The bottom fell out for many farm families. They packed up their Model T’s with their belongings and headed for the towns and cities. During the twenties, the total number of farms in the United States decreased for the first time in the nation’s history.

A Search for Solutions

The farmers who stayed behind became desperate for a way out of their troubles. They turned to the government for help. The American Farm Bureau Federation became a powerful lobbying force in Washington, and a group of Congressmen known as the farm bloc sought to pass laws that would offer relief to farmers. They helped enact the Farmers’ Loan Act of 1923 to ease the repayment schedules on farm loans. They pushed for a high tariff to lessen competition from foreign markets. They supported the Federal Highways Act so that farmers could get their goods to market more easily and quickly. But still, many farmers were barely making ends meet.

In 1924, two executives from a plow company proposed to the farm bloc an idea for a bill based on the idea of "Agricultural Equality." The executives were George N. Peek and Hugh S. Johnson, who said, "You can’t sell a plow to a busted customer." Under the McNary-Haugen bill, named after the Congressmen who advanced it, the government would buy the farmers’ surplus goods and dump them on foreign markets in order to help keep prices high at home. The plan was that increased profits at home would make up for the money lost during the dumping process. For the rest of the decade, the McNary-Haugen bill would be a stormy issue.

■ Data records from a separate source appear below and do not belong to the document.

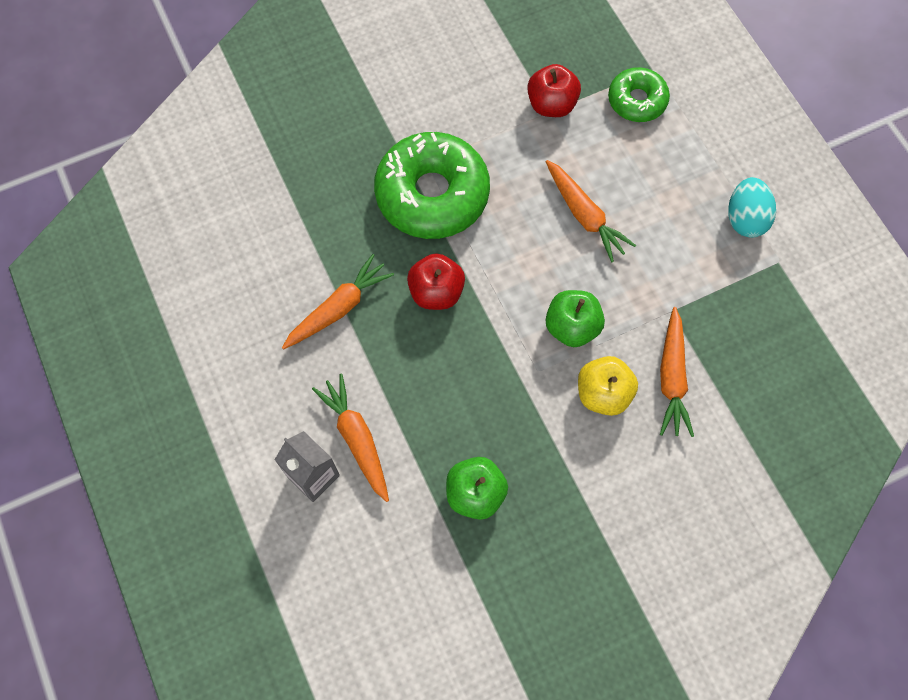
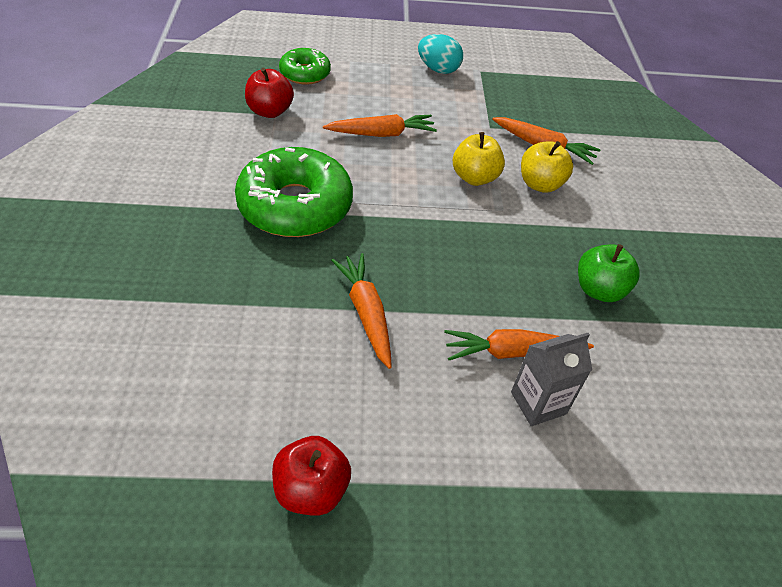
camera: 70 degrees left, 20 degrees down
red apple [407,253,465,310] -> red apple moved to [272,436,351,516]
green apple [546,290,605,347] -> yellow apple [453,132,505,186]

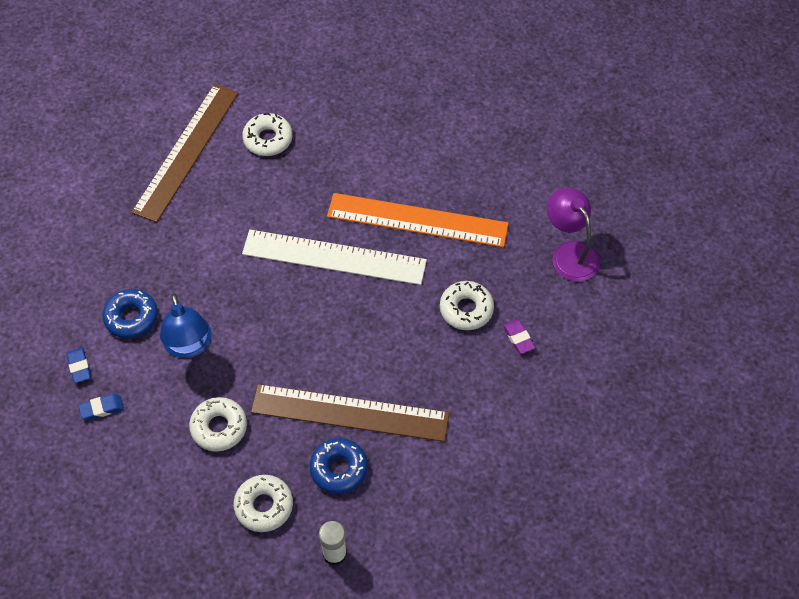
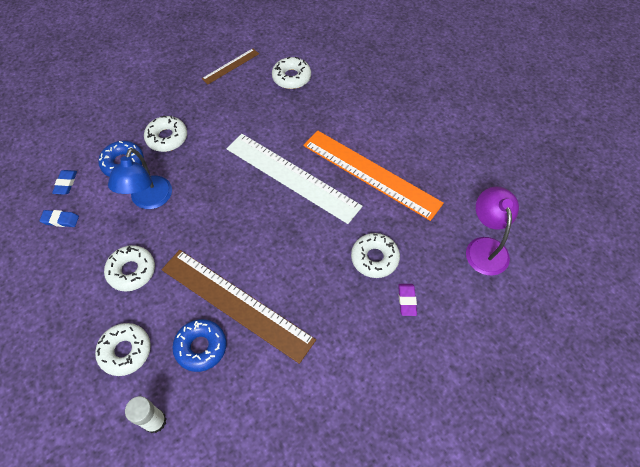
camera: 25 degrees right, 0 degrees up
brown ruler [131,84,239,223] -> brown ruler [202,48,259,84], size x0.48
none -> white donut [144,116,187,152]

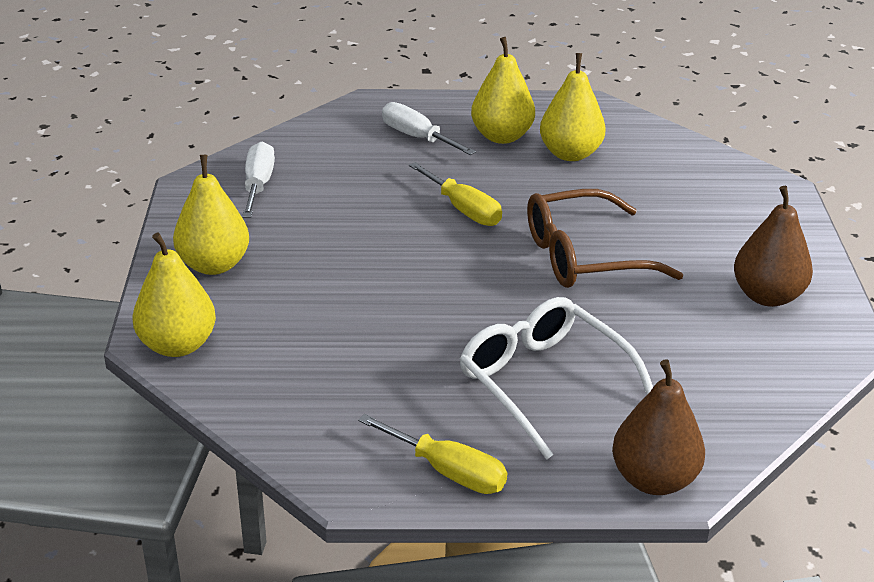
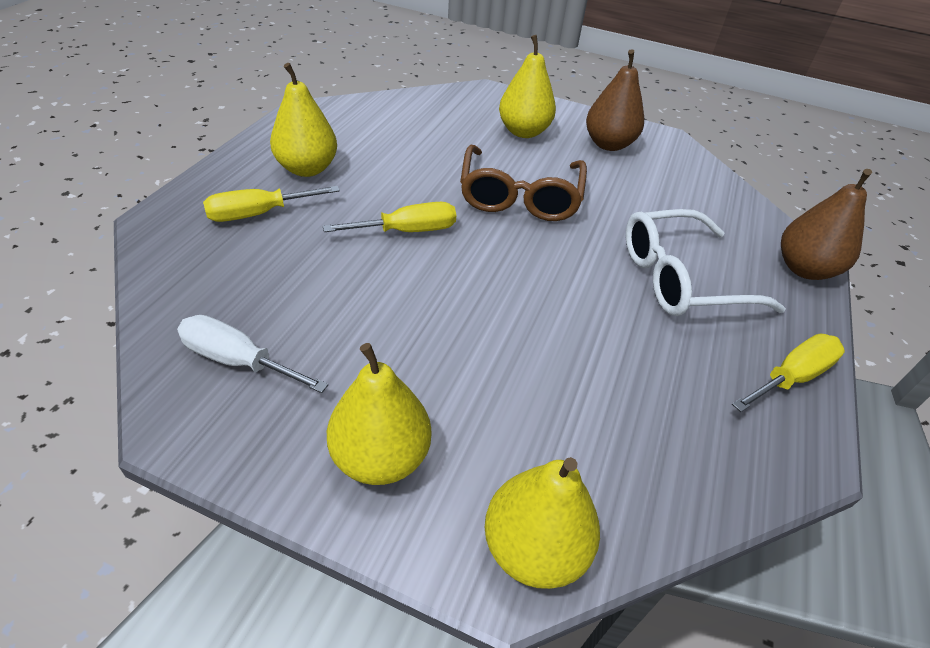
camera: 70 degrees left, 10 degrees up
white screwdriver [382,102,476,155] -> yellow screwdriver [203,186,340,222]
yellow pear [540,53,606,161] -> yellow pear moved to [499,35,556,138]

Though many farmers were enthusiastically for it, critics pointed out that the plan was based on flawed logic. By keeping prices high at home, farmers would be encouraged to keep up production, and the problem of surplus goods would never be solved. Coolidge urged patience. He, along with many others, advised the farmers to cooperate with each other and adjust their production to the needs of the market. The president was worried about what the bill would do to the federal budget, which he had been steadfastly trying to reduce. But he also worried that if the plan were carried out, foreign countries would retaliate by dumping their goods on the U.S. market and raising their tariffs, which would only add to the problems of the American farmer.

The McNary-Haugen bill was twice passed and twice vetoed by Coolidge. In his second veto message, Coolidge wrote, "There is no thoughtful man who does not fully appreciate how vital a prosperous agriculture is to this nation. It must be helped and strengthened. To saddle it with unjust, unworkable schemes of governmental control is to invite disaster worse than any that has yet befallen our farmers." Meanwhile, the stream of farm families escaping to the cities continued.